Newport, Rhode Island
So much history in one small port makes for terrific shore options. Walking tours offer an easy way to visit the beautifully preserved pre-Revolutionary War structures in the Historic District, while a driving tour is the best way to see the grand mansions of the Gilded Age, usually with a tour of one of these spectacular “cottages” built by wealthy families like the Vanderbilts and Astors. Active visitors can choose a cliff-top hike that also includes a mansion tour and free time to explore (or shop).

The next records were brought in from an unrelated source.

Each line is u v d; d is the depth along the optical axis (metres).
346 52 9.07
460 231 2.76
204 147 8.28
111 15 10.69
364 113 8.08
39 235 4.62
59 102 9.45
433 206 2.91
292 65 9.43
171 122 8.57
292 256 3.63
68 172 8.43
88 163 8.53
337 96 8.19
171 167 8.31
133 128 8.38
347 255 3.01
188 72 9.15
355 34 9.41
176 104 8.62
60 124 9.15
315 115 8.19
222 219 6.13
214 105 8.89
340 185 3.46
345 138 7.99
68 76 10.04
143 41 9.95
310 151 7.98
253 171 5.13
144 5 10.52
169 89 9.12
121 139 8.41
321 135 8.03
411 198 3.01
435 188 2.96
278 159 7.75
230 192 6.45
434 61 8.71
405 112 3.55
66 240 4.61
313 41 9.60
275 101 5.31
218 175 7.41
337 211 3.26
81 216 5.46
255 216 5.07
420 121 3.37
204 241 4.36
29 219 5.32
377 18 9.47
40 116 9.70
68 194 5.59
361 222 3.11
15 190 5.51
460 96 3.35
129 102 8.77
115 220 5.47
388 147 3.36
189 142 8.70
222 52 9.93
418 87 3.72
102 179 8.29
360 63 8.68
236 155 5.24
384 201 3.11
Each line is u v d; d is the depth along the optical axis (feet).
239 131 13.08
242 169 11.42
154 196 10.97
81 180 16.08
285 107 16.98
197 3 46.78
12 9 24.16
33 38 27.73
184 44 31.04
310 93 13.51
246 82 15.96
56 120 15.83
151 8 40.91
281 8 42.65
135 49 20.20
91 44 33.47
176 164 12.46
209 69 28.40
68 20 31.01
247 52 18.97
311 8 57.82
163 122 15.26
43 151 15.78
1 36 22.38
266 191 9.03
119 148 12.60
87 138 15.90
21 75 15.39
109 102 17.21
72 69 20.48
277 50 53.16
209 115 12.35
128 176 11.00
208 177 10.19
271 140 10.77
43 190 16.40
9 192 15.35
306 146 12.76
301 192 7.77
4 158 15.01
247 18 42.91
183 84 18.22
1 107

So much to see and never enough time. Several companies, including CitySights and the Gray Line offer Hop On-Hop city tours. Food tours featuring pizza, Chinatown delicacies, the Lower East Side and chocolate are available, as are pub crawls and various theme tours (literary, ghost, etc.); many can be found online at www.nycgo.com, the official guide to the city. Independent travelers may choose to visit the Statue of Liberty, take in a Broadway show (half-price tickets daily at the TKTS booth in Times Square) or visit one or two major attractions - for example, Rockefeller Center, the 9/11 Memorial, the Metropolitan Museum, the Empire State Building or Central Park.
With a vibrant waterfront, art districts, museums and parks, the city invites relaxed exploration on foot. Restaurants feature not-to-be-missed local lobsters, perhaps the best in the U.S. A big attraction for many visitors is nearby Freeport, home to hundreds of upscale outlets and designer boutiques - notably L.L. Bean’s flagship store, open round the clock, 365 days of the year.
(Canadian ports in alphabetical order)
Charlottetown, Prince Edward Island
Since the island’s greatest claim to fame relates to the 1908 classic, Anne of Green Gables, a number of tours include visits to the Green Gables homestead (one, with lunch at well-known island restaurant).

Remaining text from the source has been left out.